Mary felt sorry for Elaine. A pang of
empathy went out for Will’s mother the first time Mary laid eyes on her, seeing
her confused stare and her loving gaze at Will. Mary promised to help his
mother the best she could, all the while not entirely sure of how to proceed
with her own future. On a certain level, Mary felt slightly inconvenienced by
the arrangement, but felt guilty over such thoughts, and thought no more of it.
Will was contemplating what to make of his
own future, and how his mother and Mary would play a part in it. His task was
to help build the Republic of Heaven in his own world, and the first thing he
did was to clarify, for himself, exactly what that meant and how he would go
about doing it. The concept of the
Republic of Heaven was a place where everyone lived in the here and now, living
life to the fullest, treating everyone with kindness and respect and dignity,
ensuring the best life possible for all. He remembered, too, that there were
more specific responsibilities he had been entrusted with. One of them was
telling as many people as he could about the Land of the Dead, and how it was
important for everyone, after they died, to tell the true stories of their
lives to the harpies they would eventually meet in the afterlife.
That, Will realized, would be one of the
thornier aspects of his work. He thought about more practical methods of
building the Republic.
He felt that, no matter what course of
action he’d take, something needed to be done that would benefit everyone in
such a way that they wouldn’t object to, or even realize, what he was trying to
do. Will lived in a world that wasn’t receptive to many of the commonplace
aspects of Lyra’s world; no daemons, no witches, no
talking polar bears. No knowledge of Dust. Will’s world was closed off to such
things, and he knew that revealing even a little of it would be at best ignored
and disbelieved, and at worst reviled and feared. What, then, would he do?
Will and Mary took full advantage of the
fact that no one from their world could see their daemons unless they were
shown how. After Will had visited the Land of the Dead with Lyra,
he’d finally encountered his daemon Kirjava in
physical form. The journey through the Land of the Dead had endowed him and Lyra with the witch-like ability to be away from their
daemon for long periods of time, and tolerate being separated by great
distances if the situation called for it. Despite this ability, Kirjava accompanied Will most everywhere he went. Mary
didn’t have Will and Lyra’s special ability, but it
mattered little, as no one could see her daemon, either.
After going over what was needed to start
his work on the Republic of Heaven, Will knew he would need to take care of his
own life first. Take care of his mother. Go to school. See to his own needs.
Was that being selfish? No, it was living in the here and now. Building the
Republic of Heaven. The right way to start.
And all the time he was thinking these
things, he was trying not to think of
Lyra. He’d only just seen her a short time ago, felt
her lips against his, stood there in the garden with her tears intermingling
with his own. He knew it would be a while before he could think of other girls,
and would thankfully be too busy for it anyway.

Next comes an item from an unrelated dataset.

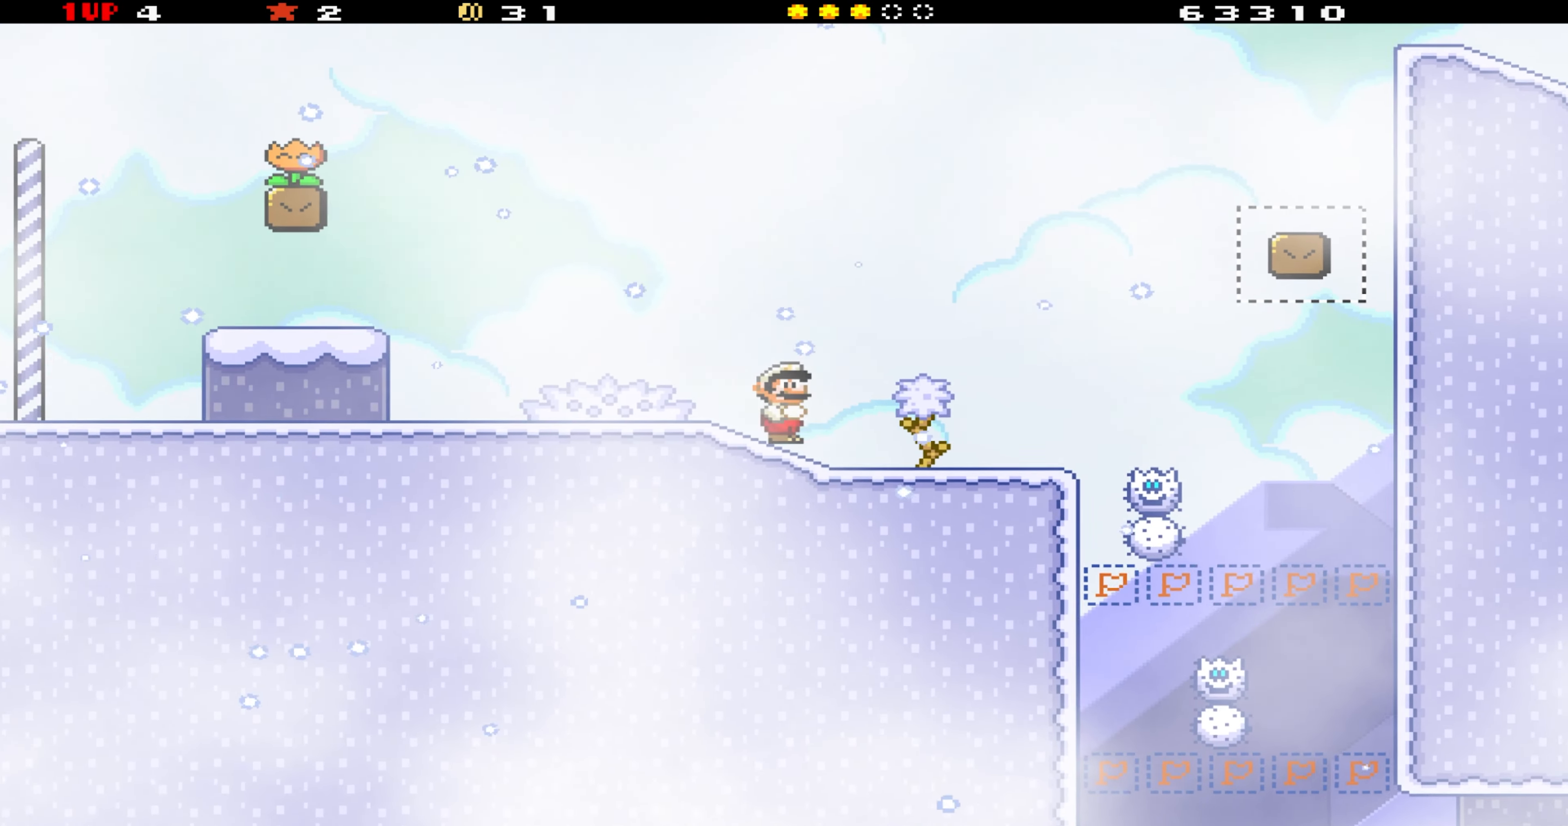
{"buttons": ["B", "Y", "DPAD_RIGHT"], "events": [[184, "B", "down"]]}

Will returned to school. He attended
Westgate, a co-educational secondary in the town of Slough. He knew that his
future, and his mother’s future, depended on his success in school and beyond.
He’d need to get a good job to support her. But he found, ironically, that her
illness was becoming a serious distraction.
A year or so passed, and things hadn’t
improved. Elaine became confused more easily; her speech, when she did speak, was disturbingly broken and
random. Occasionally, Elaine did not even recognize Will. The money in his
mother’s bank account was swiftly running out, and Mary, who had taken a
short-contract consulting job for a local aerospace firm, did not have the
resources to treat Elaine with any appreciable care.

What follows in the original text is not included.